What happens when an employee being treated for a work injury claims to suffer another injury during the treatment? The Appellate Division of the Superior Court of New Jersey recently considered this issue.
Priscilla Robinson, a flight attendant, fractured her wrist at work. Robinson underwent physical therapy for her injury. She contended that she tore her rotator cuff or aggravated an existing tear on the first day of her physical therapy. Robinson’s employer contended that the rotator cuff injury already existed and that the therapy neither caused nor aggravated the injury.
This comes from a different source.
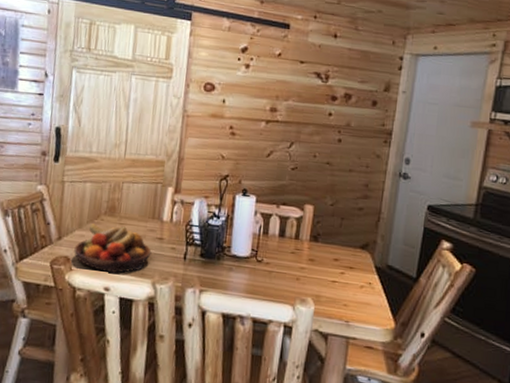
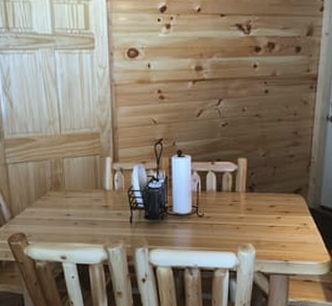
fruit bowl: present [74,223,152,273] -> none [27,199,100,243]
A workers’ compensation judge denied Robinson’s claim for medical and temporary disability benefits for the rotator cuff tear. Robinson testified that she lifted a bar several times to eye level during the therapy session, but the therapist testified that Robinson only performed stretching exercises. Based on Robinson’s testimony, her expert testified that lifting a bar to shoulder level could cause a rotator cuff tear. The employer’s expert testified, based on the therapist’s testimony, that the stretching exercises would not cause a rotator cuff tear.
In Robinson v. United Airlines, a decision released on September 18, 2019, the Appellate Division upheld the judge’s denial of Robinson’s claim. The issue in these types of cases is whether the activity during treatment causes the condition or aggravates the employee’s preexisting condition. Robinson’s therapist refuted Robinson’s testimony that she was doing exercises that her medical expert attributed to the onset or aggravation of her rotator cuff tear. The judge believed that the therapist, and sufficient evidence supported that finding.